I believe this is why, when I hear grace preachers try to explain Romans 8 this is why they don’t understand it.

Verse 22: [22] For we know that the whole creation groaneth and travaileth in pain together until now.

We know why we suffer. There’s a fallen creation.

Verse 26: [26] Likewise the Spirit also helpeth our infirmities: for we know not what we should pray for as we ought: but the Spirit itself maketh intercession for us with groanings which cannot be uttered.

The answer’s in the Book, but how do you take that information and put it in this life situation?

I’ve heard some really weird explanations of that verse because that’s a weird verse, but let me tell you what a “groaning that can’t be uttered” is.

Have you ever had your heart wrenched with pain that you couldn’t express? That’s a groaning that can’t be uttered. You’ve gotten right down to the depths of real need. That’s a groaning that can’t be uttered.

It’s the Spirit of God working in you through His Word that can take your mind and your heart right down to the lowest depths of human need. That’s what prayer is. Prayer’s not, “Oh, Lord, fix this and thank you for that.”

Prayer is you taking the truth of God’s Word and putting it into life to the place where it gets to where life is. That passion never comes—you keep it at arm’s length—and it’s that doctrine, and that truth, and that situation, and this need . . .

It’s always out there and it’s never in here. The Spirit searcheth the heart. That’s where He  works and He makes intercession in your heart, according to what that verse says. I’m taking His Book, the truth of God’s Word, and I’m applying it . . .

It isn’t just knowing Paul’s your apostle. It’s knowing what Paul your apostle says, what God says, about this situation and how to deal with it.

Ask yourself.
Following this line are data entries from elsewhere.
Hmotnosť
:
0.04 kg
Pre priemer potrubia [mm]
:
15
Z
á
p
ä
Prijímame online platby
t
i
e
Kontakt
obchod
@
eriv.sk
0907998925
When was the last time something burned in your heart so passionately that you would pray as Paul, “Woe be unto me if I preach not the gospel”?

I don’t mean to a soulless microphone or camera; I mean to flesh-and-blood living souls in need of the life-transforming power that that message provides. Too often we’ve lost sight of that real transforming victory, producing liberating power, because we don’t see it working in our own lives.

Think about Paul. Everything in his life changed radically in a moment. He’s on a horse and with warrants to go raid some home Bible classes where they’re teaching about the Messiah and BANG! Christ appears to him and EVERYTHING changed. He said, “I counted ALL things but loss” in that instant. Woah, that’s powerful, and his whole life changed and sped off in an entirely new direction.